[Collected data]
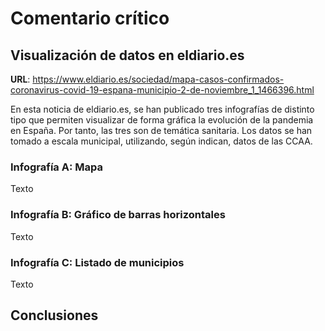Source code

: 
# Comentario crítico

## Visualización de datos en eldiario.es

**URL**: https://www.eldiario.es/sociedad/mapa-casos-confirmados-coronavirus-covid-19-espana-municipio-2-de-noviembre_1_1466396.html

En esta noticia de eldiario.es, se han publicado tres infografías de distinto tipo que permiten visualizar de forma gráfica la evolución de la pandemia en España. Por tanto, las tres son de temática sanitaria. Los datos se han tomado a escala municipal, utilizando, según indican, datos de las CCAA.

### Infografía A: Mapa

Texto

### Infografía B: Gráfico de barras horizontales

Texto

### Infografía C: Listado de municipios

Texto

## Conclusiones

#### [TO DO]
Copy exactly. The range runs from the line containing "### Infografía B: Gráfico" through the last line of the data.

#### [RESPONSE TO THE EXERCISE]
### Infografía B: Gráfico de barras horizontales

Texto

### Infografía C: Listado de municipios

Texto

## Conclusiones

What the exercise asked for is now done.